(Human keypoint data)
*** Begin section ***

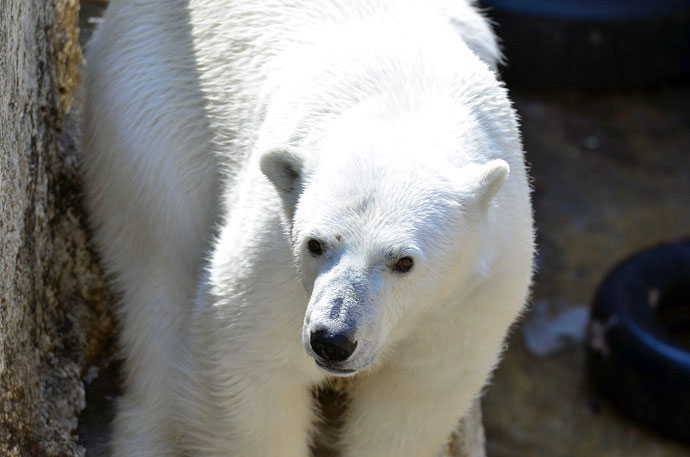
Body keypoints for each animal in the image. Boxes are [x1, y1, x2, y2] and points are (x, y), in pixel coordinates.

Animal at [80, 0, 532, 456]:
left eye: (404, 261)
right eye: (315, 244)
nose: (332, 339)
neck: (403, 111)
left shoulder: (473, 295)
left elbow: (414, 396)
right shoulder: (274, 259)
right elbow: (251, 369)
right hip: (152, 116)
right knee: (160, 273)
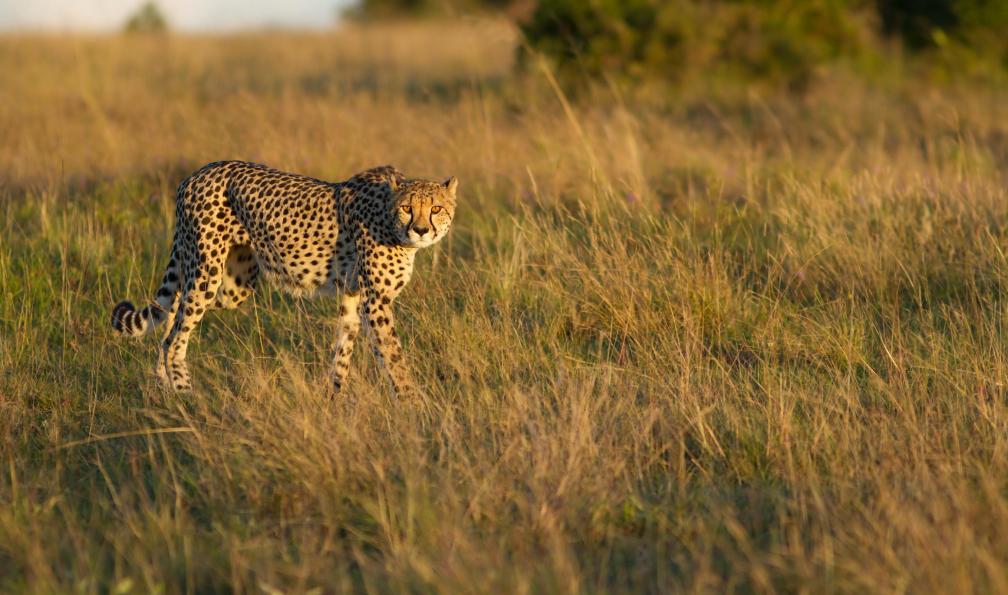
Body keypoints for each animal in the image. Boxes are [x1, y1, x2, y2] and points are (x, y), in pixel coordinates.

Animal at [110, 160, 457, 399]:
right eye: (407, 208)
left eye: (436, 208)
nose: (421, 230)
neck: (388, 218)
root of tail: (195, 174)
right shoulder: (376, 302)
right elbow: (395, 358)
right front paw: (413, 406)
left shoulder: (353, 296)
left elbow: (342, 352)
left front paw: (332, 402)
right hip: (207, 273)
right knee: (175, 338)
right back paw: (186, 397)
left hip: (230, 283)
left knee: (172, 314)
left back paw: (162, 390)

*** End section ***

● Exercise aim
Your answer must be the line containing "right shoulder: (376, 302)" through the last line above, copied exactly, with nothing added.

● Exercise solution
right shoulder: (376, 302)
right elbow: (395, 358)
right front paw: (413, 406)
left shoulder: (353, 296)
left elbow: (342, 352)
left front paw: (332, 402)
right hip: (207, 273)
right knee: (175, 338)
right back paw: (186, 397)
left hip: (230, 283)
left knee: (172, 314)
left back paw: (162, 390)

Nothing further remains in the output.